Upper Basin Creek Lake

Ice covers all of Upper Basin Creek Lake except the outlet in this November photo. 

The West Fork Road that slices into the Custer Gallatin National Forest just outside Red Lodge isn't gated until Dec. 1. Unfortunately, there's no gate for common sense. 

I harbored ambitions of reaching the Timberline Trailhead, well into the unpaved road section, during the second weekend of November despite ample early season snowfall. The road is plowed until a few miles before pavement runs out; from there, snow, existing tire tracks, and your vehicle's snow-worthiness determine access. 

The road was tracked and navigable for high clearance vehicles with rugged tires, but I elected to switch to the Basin Lakes Trail — an eight-mile round-trip trail that rises about 2,100 feet to a pair of mountain lakes.

Tire chains and a snow shovel are wise — perhaps essential — items to bring on such a drive. An ice-scraper and snowshoe can be used as makeshift shovels to dig out a vehicle spinning its tires in a foot of wet snow if one enjoys unnecessarily hard work. 

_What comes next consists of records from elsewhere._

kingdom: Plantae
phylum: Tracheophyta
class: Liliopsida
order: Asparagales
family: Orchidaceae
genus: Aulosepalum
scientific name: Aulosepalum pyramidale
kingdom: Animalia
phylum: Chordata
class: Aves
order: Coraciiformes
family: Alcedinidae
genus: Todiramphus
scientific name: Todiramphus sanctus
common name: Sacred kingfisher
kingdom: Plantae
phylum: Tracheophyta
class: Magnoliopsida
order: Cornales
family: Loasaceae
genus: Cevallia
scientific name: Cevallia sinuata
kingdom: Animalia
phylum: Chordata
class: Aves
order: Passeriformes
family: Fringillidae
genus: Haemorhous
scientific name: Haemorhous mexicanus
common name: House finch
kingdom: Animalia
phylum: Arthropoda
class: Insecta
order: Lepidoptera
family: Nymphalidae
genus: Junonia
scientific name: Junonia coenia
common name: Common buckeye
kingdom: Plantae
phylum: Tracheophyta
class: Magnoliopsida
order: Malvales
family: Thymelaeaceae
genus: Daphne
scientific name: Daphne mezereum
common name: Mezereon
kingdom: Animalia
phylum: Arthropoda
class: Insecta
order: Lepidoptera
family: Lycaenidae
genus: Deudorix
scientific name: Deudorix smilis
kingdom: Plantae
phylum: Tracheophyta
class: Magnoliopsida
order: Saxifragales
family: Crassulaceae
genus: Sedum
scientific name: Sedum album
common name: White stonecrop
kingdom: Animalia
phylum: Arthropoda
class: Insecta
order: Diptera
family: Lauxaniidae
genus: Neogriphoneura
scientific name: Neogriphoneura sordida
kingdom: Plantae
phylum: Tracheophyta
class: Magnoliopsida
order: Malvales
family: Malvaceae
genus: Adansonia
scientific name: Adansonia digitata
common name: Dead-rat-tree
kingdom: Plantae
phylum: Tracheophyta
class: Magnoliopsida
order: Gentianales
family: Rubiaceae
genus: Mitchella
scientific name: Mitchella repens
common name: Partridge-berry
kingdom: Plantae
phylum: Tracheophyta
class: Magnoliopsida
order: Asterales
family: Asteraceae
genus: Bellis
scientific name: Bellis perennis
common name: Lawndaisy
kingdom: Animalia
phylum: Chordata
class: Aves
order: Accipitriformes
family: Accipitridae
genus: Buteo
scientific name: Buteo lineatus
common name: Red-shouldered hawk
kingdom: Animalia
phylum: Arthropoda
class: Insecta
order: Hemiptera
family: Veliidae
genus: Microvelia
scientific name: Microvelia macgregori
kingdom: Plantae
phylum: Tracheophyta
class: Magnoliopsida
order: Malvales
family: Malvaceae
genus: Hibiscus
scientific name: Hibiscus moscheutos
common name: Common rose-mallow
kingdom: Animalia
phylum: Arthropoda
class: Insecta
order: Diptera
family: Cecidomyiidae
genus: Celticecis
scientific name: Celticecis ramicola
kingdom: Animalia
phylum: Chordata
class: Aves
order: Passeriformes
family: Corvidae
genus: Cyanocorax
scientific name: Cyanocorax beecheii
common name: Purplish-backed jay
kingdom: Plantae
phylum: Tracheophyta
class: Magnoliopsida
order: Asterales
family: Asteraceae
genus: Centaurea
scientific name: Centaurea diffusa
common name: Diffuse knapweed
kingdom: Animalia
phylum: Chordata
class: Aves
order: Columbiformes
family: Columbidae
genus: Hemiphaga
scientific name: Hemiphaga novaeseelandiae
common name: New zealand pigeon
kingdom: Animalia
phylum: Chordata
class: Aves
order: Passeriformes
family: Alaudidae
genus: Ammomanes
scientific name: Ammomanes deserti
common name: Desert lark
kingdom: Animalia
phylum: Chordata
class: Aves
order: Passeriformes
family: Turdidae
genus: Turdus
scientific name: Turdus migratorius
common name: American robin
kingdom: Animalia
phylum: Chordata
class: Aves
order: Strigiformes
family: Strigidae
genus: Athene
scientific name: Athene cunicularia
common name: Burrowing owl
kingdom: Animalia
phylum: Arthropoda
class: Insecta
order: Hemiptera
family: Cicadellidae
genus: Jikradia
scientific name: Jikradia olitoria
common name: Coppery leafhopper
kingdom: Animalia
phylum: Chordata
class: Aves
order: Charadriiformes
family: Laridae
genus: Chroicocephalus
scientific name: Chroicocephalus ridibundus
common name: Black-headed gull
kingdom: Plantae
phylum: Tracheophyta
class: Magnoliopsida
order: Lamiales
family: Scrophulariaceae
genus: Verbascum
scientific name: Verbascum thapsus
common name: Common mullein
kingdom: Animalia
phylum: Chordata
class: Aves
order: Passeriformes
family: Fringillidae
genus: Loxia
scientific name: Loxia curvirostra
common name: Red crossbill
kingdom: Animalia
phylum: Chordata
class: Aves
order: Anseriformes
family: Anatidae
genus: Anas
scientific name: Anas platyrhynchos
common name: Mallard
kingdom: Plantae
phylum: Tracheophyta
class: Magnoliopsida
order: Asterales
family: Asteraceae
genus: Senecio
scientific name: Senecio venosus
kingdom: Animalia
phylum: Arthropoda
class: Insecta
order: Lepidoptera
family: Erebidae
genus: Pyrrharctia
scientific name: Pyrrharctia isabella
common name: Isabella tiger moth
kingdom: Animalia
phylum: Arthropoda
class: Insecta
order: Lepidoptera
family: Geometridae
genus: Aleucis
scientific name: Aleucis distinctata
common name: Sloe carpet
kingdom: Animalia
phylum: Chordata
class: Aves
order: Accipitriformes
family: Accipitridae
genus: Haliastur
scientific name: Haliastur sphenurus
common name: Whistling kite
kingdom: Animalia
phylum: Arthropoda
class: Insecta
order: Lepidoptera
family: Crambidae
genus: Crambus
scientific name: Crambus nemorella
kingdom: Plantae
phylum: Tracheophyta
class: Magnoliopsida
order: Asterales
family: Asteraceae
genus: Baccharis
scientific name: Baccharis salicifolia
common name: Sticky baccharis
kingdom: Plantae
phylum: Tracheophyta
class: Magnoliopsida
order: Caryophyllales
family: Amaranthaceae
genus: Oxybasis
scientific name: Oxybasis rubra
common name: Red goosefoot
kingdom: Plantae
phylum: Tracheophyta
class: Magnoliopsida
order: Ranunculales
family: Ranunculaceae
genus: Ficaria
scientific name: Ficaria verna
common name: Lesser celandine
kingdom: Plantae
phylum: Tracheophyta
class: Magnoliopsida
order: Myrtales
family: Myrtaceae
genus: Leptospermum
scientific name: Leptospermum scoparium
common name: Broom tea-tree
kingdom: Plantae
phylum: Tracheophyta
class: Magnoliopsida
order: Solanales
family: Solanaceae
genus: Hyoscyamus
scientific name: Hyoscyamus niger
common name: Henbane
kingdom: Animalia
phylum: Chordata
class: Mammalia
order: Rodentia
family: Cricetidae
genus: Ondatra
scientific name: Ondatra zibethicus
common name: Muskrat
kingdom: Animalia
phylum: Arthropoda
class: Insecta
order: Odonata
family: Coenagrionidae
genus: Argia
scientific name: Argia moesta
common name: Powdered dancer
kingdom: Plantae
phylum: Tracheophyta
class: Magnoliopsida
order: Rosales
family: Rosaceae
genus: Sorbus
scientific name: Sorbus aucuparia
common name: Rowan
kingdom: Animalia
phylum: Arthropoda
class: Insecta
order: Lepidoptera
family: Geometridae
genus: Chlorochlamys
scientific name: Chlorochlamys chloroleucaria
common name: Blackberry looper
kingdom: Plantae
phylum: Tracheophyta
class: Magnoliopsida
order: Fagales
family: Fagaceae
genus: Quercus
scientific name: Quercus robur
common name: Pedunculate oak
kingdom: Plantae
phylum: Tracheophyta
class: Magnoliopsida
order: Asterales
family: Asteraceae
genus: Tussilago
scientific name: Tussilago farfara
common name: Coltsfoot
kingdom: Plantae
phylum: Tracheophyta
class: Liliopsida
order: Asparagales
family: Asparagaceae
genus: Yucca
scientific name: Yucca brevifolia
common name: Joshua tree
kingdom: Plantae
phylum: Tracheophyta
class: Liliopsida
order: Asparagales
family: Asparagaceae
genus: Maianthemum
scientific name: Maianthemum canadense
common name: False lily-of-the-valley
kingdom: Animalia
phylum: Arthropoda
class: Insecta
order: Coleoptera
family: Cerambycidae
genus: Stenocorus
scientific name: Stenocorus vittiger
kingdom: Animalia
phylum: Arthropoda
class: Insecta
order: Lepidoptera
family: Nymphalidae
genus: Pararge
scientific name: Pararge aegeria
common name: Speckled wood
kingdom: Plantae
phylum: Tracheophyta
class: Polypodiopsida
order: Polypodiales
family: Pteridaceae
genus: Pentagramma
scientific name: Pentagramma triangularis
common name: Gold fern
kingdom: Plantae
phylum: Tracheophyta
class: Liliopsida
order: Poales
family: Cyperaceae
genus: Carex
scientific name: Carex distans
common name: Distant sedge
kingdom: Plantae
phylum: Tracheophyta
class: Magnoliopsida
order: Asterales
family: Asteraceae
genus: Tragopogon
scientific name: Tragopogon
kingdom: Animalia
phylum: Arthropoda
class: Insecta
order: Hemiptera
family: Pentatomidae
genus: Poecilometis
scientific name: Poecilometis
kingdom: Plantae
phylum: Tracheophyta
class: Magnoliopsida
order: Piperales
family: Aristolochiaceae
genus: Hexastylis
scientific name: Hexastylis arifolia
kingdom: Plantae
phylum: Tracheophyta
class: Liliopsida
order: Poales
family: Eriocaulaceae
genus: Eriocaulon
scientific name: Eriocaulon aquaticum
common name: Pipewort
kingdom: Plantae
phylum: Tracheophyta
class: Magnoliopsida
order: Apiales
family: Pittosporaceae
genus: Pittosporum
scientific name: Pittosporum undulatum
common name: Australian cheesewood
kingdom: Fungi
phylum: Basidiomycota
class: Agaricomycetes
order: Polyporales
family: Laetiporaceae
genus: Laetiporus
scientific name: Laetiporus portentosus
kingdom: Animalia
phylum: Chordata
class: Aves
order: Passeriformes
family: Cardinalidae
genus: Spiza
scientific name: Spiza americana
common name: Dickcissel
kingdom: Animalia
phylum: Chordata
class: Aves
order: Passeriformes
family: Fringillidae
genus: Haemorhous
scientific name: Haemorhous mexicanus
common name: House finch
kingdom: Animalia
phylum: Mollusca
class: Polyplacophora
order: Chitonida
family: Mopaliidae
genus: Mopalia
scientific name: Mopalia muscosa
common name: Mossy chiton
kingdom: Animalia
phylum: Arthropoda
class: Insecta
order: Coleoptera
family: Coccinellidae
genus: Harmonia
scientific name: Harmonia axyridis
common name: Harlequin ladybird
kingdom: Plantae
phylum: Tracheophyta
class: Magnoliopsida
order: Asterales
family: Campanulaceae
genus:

Early season snowfall can create a conundrum about the best way to travel once on foot: Is there enough snow to make snowshoes worth the extra weight, or is it worth slogging through with only boots?

The boots seemed to be a good bet on the Basin Lakes Trail until climbs on the upper stretches, where the wet snow deepened and my post Halloween-candy fitness flagged. 

It took me more than twice as long to hike to the upper lake as a usual trip on dry ground, and it felt more than twice as hard — a prudent reminder that winter travel is a different beast that requires more thorough preparation. But the chance to see seasons evolve at a beautiful spot is worth having to dig a little deeper.